I went to my local Academy today and picked up some 308 ammo and a couple miscellaneous things. Of course I stopped by the gun counter and asked the clerk if the "evil black gun" removal policy was temporary or permanent. His quick response stated it would only be a couple week policy. When asked why, he stated he thought it was more a respect thing.

Of course this is not an official corporate statement. I do know that Houston based Academy was bough a few years ago by KKR who is a major player in the investment game for major corporations. They own literally untold entities and like to buy and sell. I am currently relocating a major metal forging manufacturing facility that they own, and they are paying for my project management skills. They are too big for me to get any inside info, so..... we will see if they fold here. Either way, I do not like the message they have sent.


----------



## Denton (Sep 18, 2012)

The message they sent was that they are little bitches.

Does Ford Motor Company remove cars from the showroom floors every time a drunk kills someone?


----------



## Operator6 (Oct 29, 2015)

Anything to get the name " Academy Sports " in print is my conclusion.

Daniels Defense I believe are media craving whores as well.


----------



## Denton (Sep 18, 2012)

Operator6 said:


> Anything to get the name " Academy Sports " in print is my conclusion.
> 
> Daniels Defense I believe are media craving whores as well.


If I have to support one, it will be Daniels.


----------



## A Watchman (Sep 14, 2015)

It's like doing a sex tape to get your name out there. I believe they call it marketing.


----------



## Slippy (Nov 14, 2013)

A Watchman said:


> It's like doing a sex tape to get your name out there...


(Slippy gets out his notebook entitled "Things to do next Tuesday"...)


----------



## Operator6 (Oct 29, 2015)

Denton said:


> If I have to support one, it will be Daniels.


Daniels was in the news a couple years ago saying the Super Bowl wouldn't run Daniels commercial because it was firearms oriented. They were right ! Lol !

What Daniels failed to also inform to the public is that there are a limited number of commercial spots available and they cherry pick the ones they want. They are cute,funny,etc........not selling firearms are discussing self defense.
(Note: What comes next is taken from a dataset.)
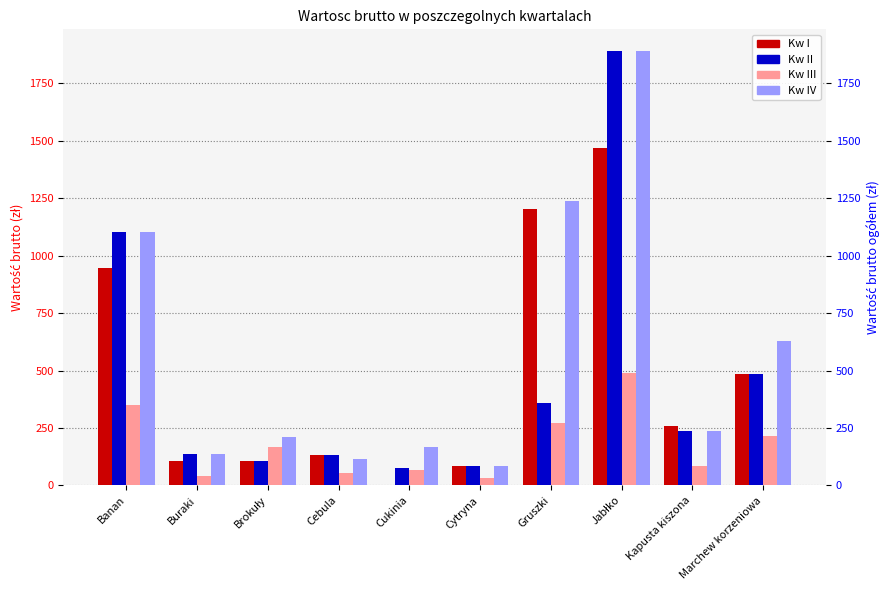

How many series are shown in this chart?

4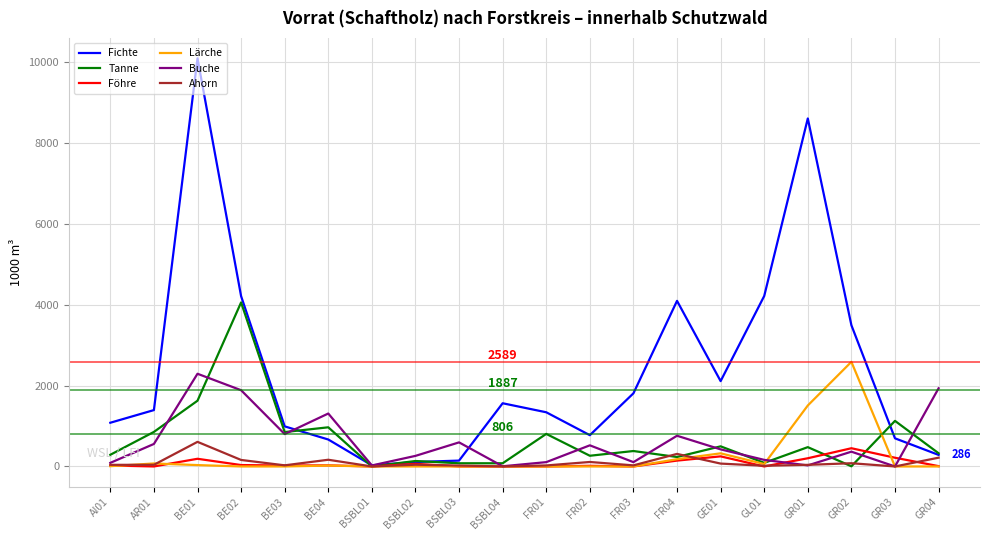

Which series has the largest total across all categories?

Fichte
Daniels make descent stuff, I have some if it, but I believe they're bitches too........

Add : Notice I never said Daniels are stupid, Fox News picked that story up and ran Daniels commercial over and over. For Free !!!!!!!!

No telling what that would've cost.........that's brilliant but it's done under false pretenses.


----------



## 7515 (Aug 31, 2014)

The Academy in our town is closing. I was under the impression the entire chain was going under. I had purchased several pistols from them. The counter help was always knowledgeable and they had the lowest price around. Much better store than Dicks or Gander Mountain.


----------



## NotTooProudToHide (Nov 3, 2013)

Box of frogs said:


> The Academy in our town is closing. I was under the impression the entire chain was going under. I had purchased several pistols from them. The counter help was always knowledgeable and they had the lowest price around. Much better store than Dicks or Gander Mountain.
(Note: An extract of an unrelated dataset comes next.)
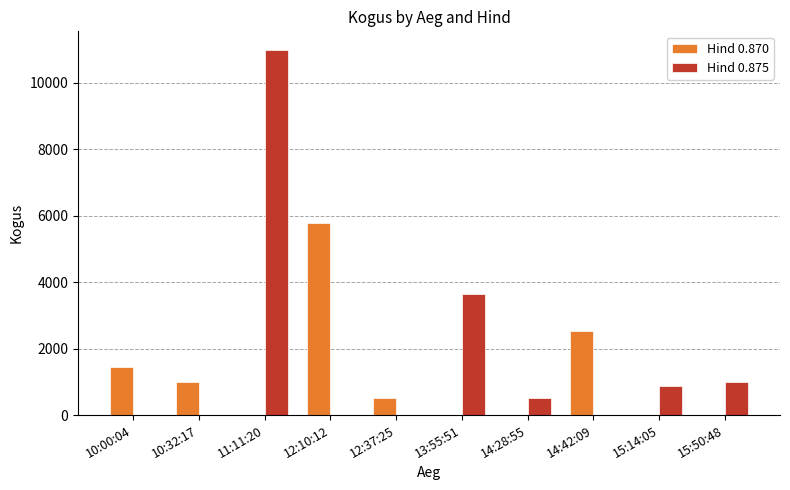

What is the sum of all Hind 0.870 values?

11279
I wasn't impressed with the counter help at our local one but its a brand new store. I was looking at scopes for my Ar-15 and I found what turned out to be a SigTac CP-1. The guy behind the counter couldn't tell me the model or the price, I saw it was a sig scope and googled it at home and ended up getting it cheaper on amazon.


----------



## Deebo (Oct 27, 2012)

Wanted the wife to pick out her very own ar. No places in alb had a "beginners model", ended up at academy. They wanted to run me, becouse I braught the wife .Nah, just lost $700 dollars, I really wanted to order an Ffl transfer anyway, Knesset it would be cheaper.


----------